Among the 82 patients who received ICI monotherapy with baseline AFP ≥10 ng/ml, significantly higher objective response rate (55.6% vs. 7.0%, p<0.001) and disease control rate (77.8% vs. 11.6%, p<0.001) were still observed in those with early AFP reduction than those without. Besides, early AFP response was still the only independent predictor of best objective response to ICI treatment (odds ratio: 6.818, p=0.002).

In addition, patients with early AFP reduction >10% also had significantly better OS than those without AFP response (median OS: 24.7 vs. 6.1 months, p=0.005). Child-Pugh A vs B/C (median OS: 16.2 vs. 3.8 and 0.6 months, p<0.001), and ALBI grade 1 vs 2/3 (median OS: not yet reached, vs 4.8 and 3.2 months; p<0.001) (Figure 4B) were still associated with OS. In multivariate analysis, early AFP reduction (hazard ratio [HR]: 0.205, p=0.001) and Child-Pugh A (HR: 0.253, p=0.001) were the independent predictors to better OS in patients received ICI monotherapy (model 1). In the model 2, early AFP response (HR: 0.167, p<0.001) and ALBI grade 1 (HR: 0.133, p<0.001) were also independent good survival predictors.

 

Minor point 1: In the Discussion section, the authors discussed the ongoing clinical trials of combination therapy for advance-staged HCC (line 175). Among them, the efficacy and safety of atezolizumab plus bevacizumab have recently been released, probably after the authors submitted this paper. The authors had better provide more information regarding this combination, as the most promising example..

 

Response to Minor point 1: Thanks very much for your recommendation. We have added more description about the efficacy and safety of atezolizumab plus bevacizumab which was recently declared in ESMO Asia congress 2019.

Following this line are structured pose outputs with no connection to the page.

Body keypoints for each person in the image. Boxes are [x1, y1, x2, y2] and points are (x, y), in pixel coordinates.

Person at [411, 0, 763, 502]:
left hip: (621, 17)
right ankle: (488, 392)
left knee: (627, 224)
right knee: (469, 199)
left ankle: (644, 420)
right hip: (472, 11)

The description we added in Discussion were as follows:

As recently reported in ESMO Asia 2019, the phase 3 IMbrave 150 has demonstrated significant improvements with atezolizumab and bevacizumab over sorafenib in OS and RFS for unresectable HCC (ORR 27%, DCR 74% by RECIST 1.1).

[presented in Line 192 – 194 in the revised manuscript]

 

Minor point 2: Table 3 has a complete list of abbreviations in the footnote, but table 1 has no and table 4 has incomplete one. In the Tables, are data expressed as number (percentage) or median (IQR)?

 

Response to Minor point 2: Thanks for your kind reminding. We have added on the footnotes of table 1 and 4. We also mentioned the expression format of our data in the footnote.

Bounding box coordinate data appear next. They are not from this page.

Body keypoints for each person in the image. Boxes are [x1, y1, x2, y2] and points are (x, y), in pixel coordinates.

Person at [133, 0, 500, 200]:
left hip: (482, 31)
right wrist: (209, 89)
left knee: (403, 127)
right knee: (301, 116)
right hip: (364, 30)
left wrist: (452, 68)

The footnotes of table 1 were as follows:

The data were expressed as median (interquatile range) unless marked with number (percentage) in behind.

Abbreviations: AEs, adverse events; AFP, alpha fetoprotein; ALBI grade, albumin-bilirubin grade; ALT, alanine aminotransferase; AST, aspartate aminotransferase; BCLC stage, Barcelona-Clinic liver cancer stage; CI, confidence interval; CT, chemotherapy; HBsAg, hepatitis B surface antigen; HCV, hepatitis C; ICI, immune checkpoint inhibitor; INR, international normalized ratio; MWA, microwave ablation; PD, progressive disease; PEIT, percuatenous ethanol injection in tumor; RFA, radiofrequency abalation; RT, radiotherapy; TACE, transarterial chemoembolization; TARE (Y-90), transarterial radioembolization (Yttrium-90); TKI, tyrosine kinase inhibitors.

[presented in Line 73 – 82 in the revised manuscript.]

 

The footnotes of table 4 were as follows:

Abbreviations: ALBI grade, albumin-bilirubin grade; AEs, adverse events; AFP, alpha fetoprotein; AL(S)T, alanine(aspartate) aminotransferase; BCLC stage, AEs, adverse events; AFP, alpha fetoprotein; ALBI grade, albumin-bilirubin grade; ALT, alanine aminotransferase; AST, aspartate aminotransferase; BCLC stage, Barcelona-Clinic liver cancer stage; CI, confidence interval; HBsAg, hepatitis B surface antigen; HCV, hepatitis C; INR, international normalized ratio; NLR, neutrophil-lymphocyte ratio. *Combined treatment: combined immune checkpoint inhibitors with tyrosine kinase inhibitors, including sorafenib, lenvatinib, and regorafenib.

†AFP reduction at 4th week: AFP reduced > 10% from baseline serum level.